Data for processing:
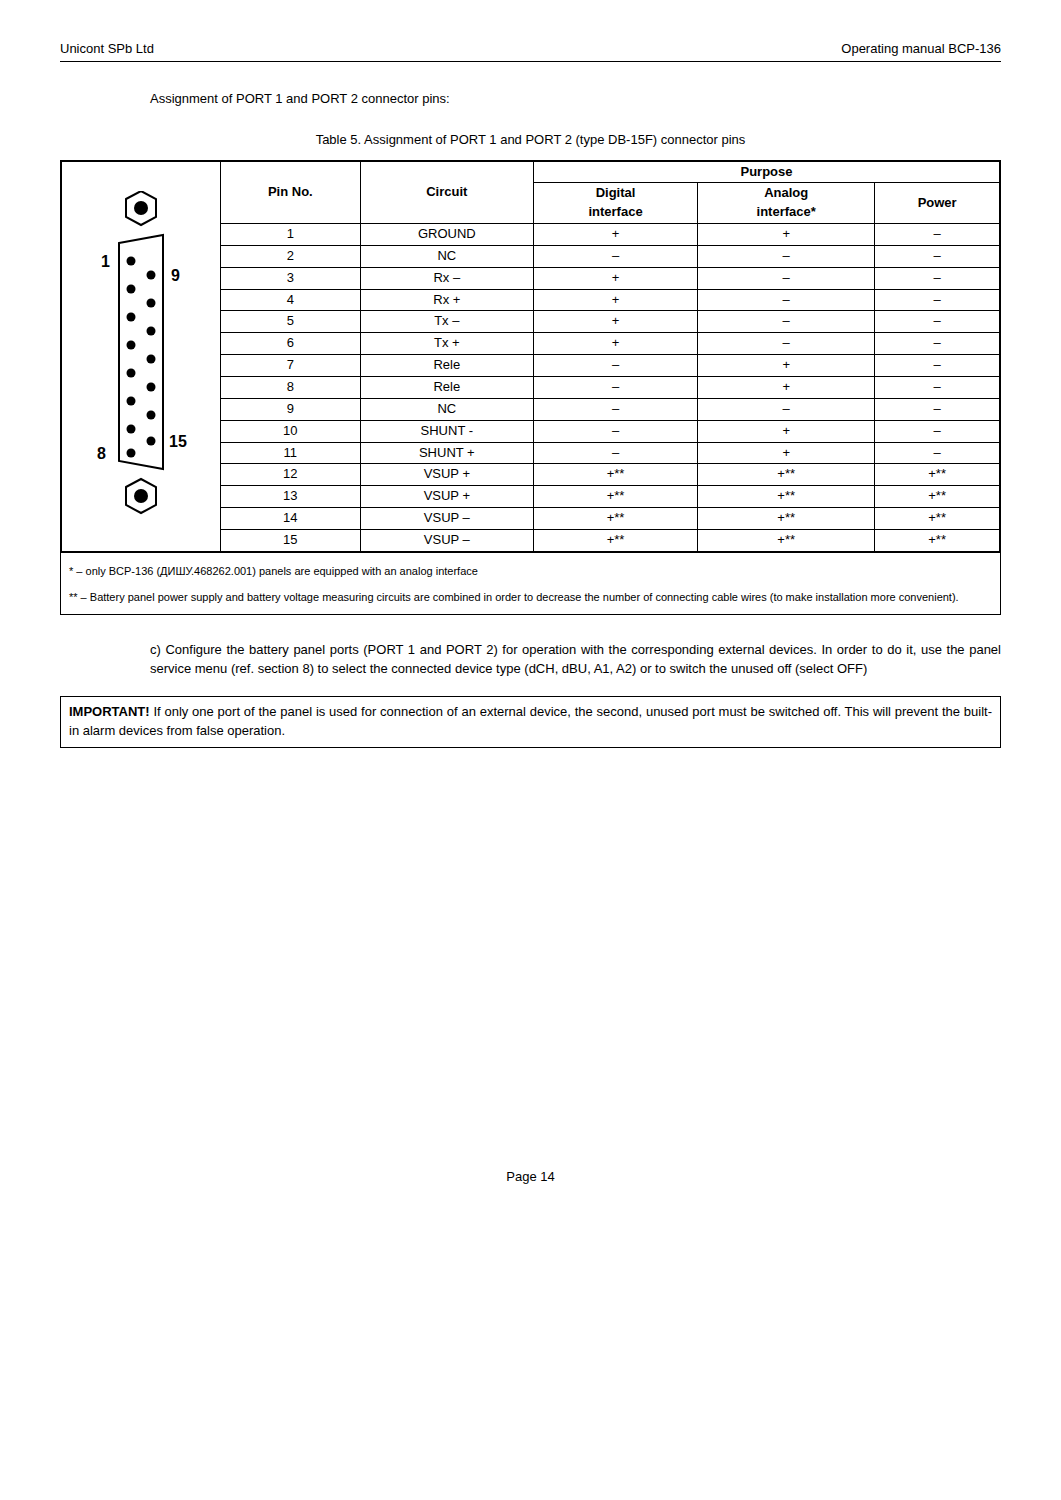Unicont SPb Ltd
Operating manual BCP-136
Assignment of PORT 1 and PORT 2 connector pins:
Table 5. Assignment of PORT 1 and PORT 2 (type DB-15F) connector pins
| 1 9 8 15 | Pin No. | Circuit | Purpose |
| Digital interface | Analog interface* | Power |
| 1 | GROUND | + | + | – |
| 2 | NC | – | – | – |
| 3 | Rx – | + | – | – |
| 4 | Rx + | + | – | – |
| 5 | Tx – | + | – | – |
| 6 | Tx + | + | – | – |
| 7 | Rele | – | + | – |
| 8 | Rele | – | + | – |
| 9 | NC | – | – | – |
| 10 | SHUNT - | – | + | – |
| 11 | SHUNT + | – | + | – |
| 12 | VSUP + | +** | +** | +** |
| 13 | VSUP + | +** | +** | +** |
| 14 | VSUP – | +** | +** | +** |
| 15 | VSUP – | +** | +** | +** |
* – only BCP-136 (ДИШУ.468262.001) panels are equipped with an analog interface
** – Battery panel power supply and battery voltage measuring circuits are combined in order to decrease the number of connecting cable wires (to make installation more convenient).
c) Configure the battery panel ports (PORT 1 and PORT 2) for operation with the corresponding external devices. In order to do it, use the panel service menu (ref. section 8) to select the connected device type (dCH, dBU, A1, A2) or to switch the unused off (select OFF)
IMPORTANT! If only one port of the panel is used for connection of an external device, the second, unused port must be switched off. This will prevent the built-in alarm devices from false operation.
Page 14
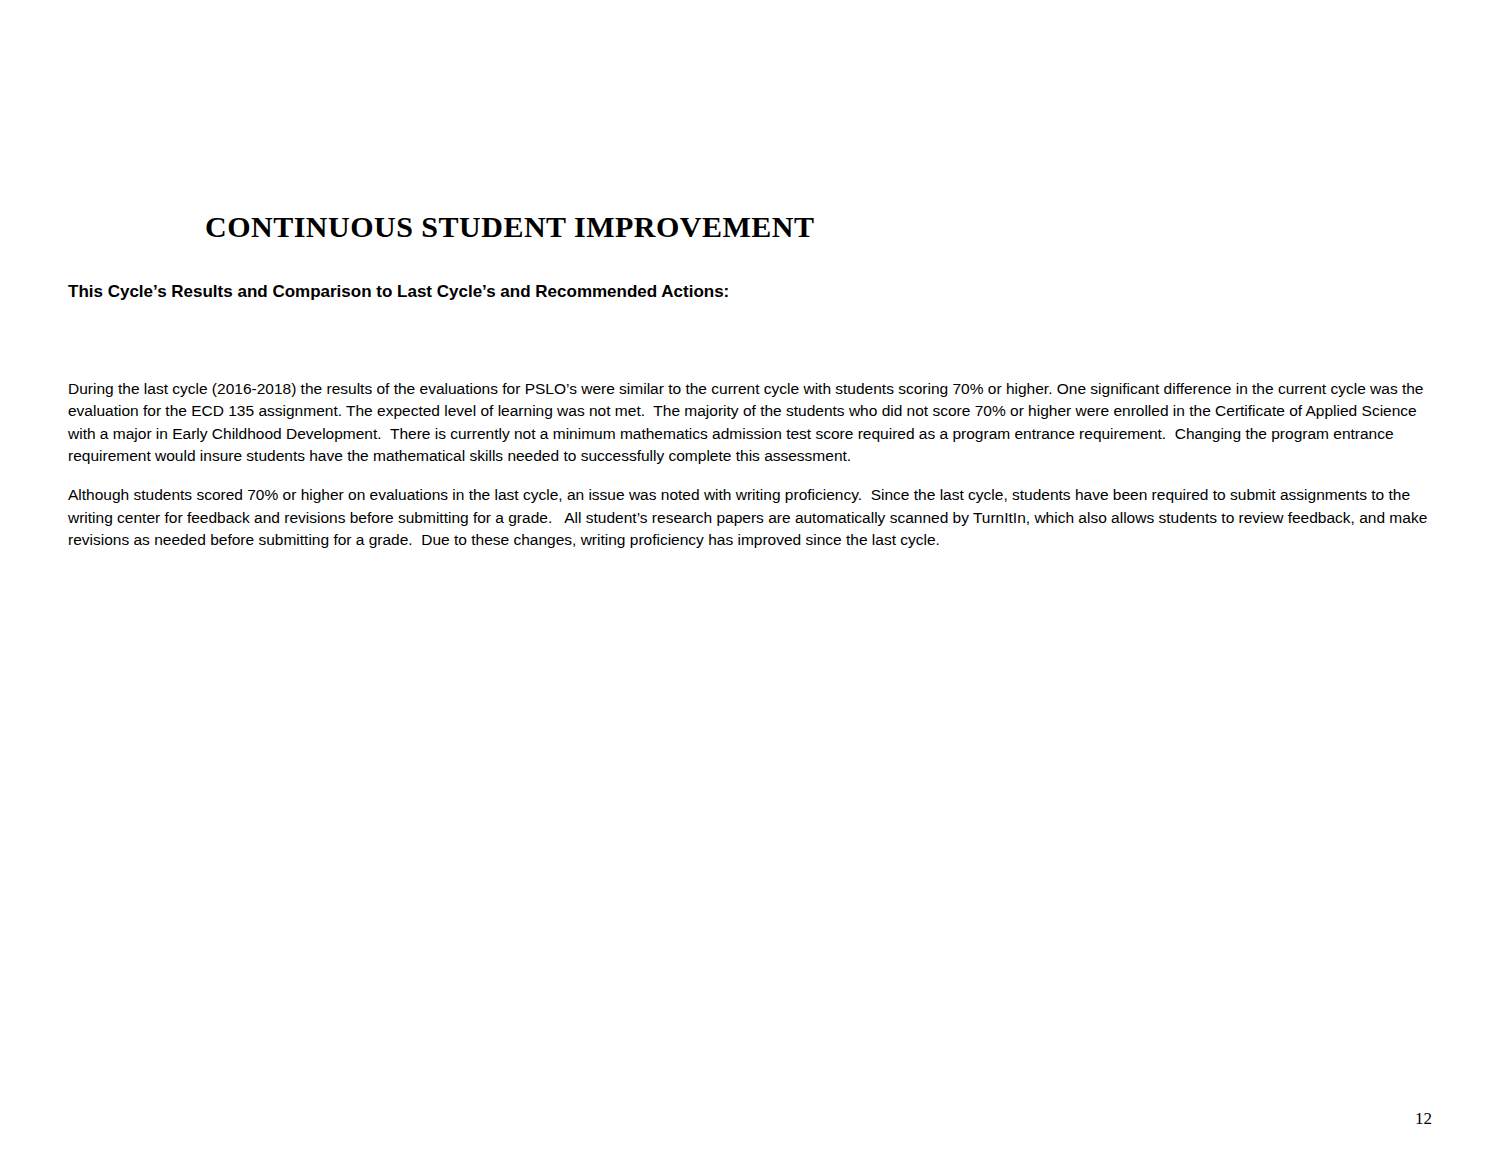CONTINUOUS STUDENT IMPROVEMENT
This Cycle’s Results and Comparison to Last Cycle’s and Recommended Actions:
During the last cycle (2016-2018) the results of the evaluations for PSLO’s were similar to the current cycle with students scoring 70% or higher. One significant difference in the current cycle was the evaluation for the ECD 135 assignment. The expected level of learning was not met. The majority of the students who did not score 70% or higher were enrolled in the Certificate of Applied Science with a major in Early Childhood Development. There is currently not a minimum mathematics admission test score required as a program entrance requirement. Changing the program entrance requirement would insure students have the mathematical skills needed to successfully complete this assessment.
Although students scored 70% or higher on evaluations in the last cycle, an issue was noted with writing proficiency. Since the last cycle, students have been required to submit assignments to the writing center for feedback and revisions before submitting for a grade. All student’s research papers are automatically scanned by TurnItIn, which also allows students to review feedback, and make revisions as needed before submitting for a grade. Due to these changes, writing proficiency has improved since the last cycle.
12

Assignment:
Each record should be quoted exactly, with the images omitted.

Answer space:
Unicont SPb Ltd
Operating manual BCP-136
Assignment of PORT 1 and PORT 2 connector pins:
Table 5. Assignment of PORT 1 and PORT 2 (type DB-15F) connector pins
| 1 9 8 15 | Pin No. | Circuit | Purpose |
| Digital interface | Analog interface* | Power |
| 1 | GROUND | + | + | – |
| 2 | NC | – | – | – |
| 3 | Rx – | + | – | – |
| 4 | Rx + | + | – | – |
| 5 | Tx – | + | – | – |
| 6 | Tx + | + | – | – |
| 7 | Rele | – | + | – |
| 8 | Rele | – | + | – |
| 9 | NC | – | – | – |
| 10 | SHUNT - | – | + | – |
| 11 | SHUNT + | – | + | – |
| 12 | VSUP + | +** | +** | +** |
| 13 | VSUP + | +** | +** | +** |
| 14 | VSUP – | +** | +** | +** |
| 15 | VSUP – | +** | +** | +** |
* – only BCP-136 (ДИШУ.468262.001) panels are equipped with an analog interface
** – Battery panel power supply and battery voltage measuring circuits are combined in order to decrease the number of connecting cable wires (to make installation more convenient).
c) Configure the battery panel ports (PORT 1 and PORT 2) for operation with the corresponding external devices. In order to do it, use the panel service menu (ref. section 8) to select the connected device type (dCH, dBU, A1, A2) or to switch the unused off (select OFF)
IMPORTANT! If only one port of the panel is used for connection of an external device, the second, unused port must be switched off. This will prevent the built-in alarm devices from false operation.
Page 14
CONTINUOUS STUDENT IMPROVEMENT
This Cycle’s Results and Comparison to Last Cycle’s and Recommended Actions:
During the last cycle (2016-2018) the results of the evaluations for PSLO’s were similar to the current cycle with students scoring 70% or higher. One significant difference in the current cycle was the evaluation for the ECD 135 assignment. The expected level of learning was not met. The majority of the students who did not score 70% or higher were enrolled in the Certificate of Applied Science with a major in Early Childhood Development. There is currently not a minimum mathematics admission test score required as a program entrance requirement. Changing the program entrance requirement would insure students have the mathematical skills needed to successfully complete this assessment.
Although students scored 70% or higher on evaluations in the last cycle, an issue was noted with writing proficiency. Since the last cycle, students have been required to submit assignments to the writing center for feedback and revisions before submitting for a grade. All student’s research papers are automatically scanned by TurnItIn, which also allows students to review feedback, and make revisions as needed before submitting for a grade. Due to these changes, writing proficiency has improved since the last cycle.
12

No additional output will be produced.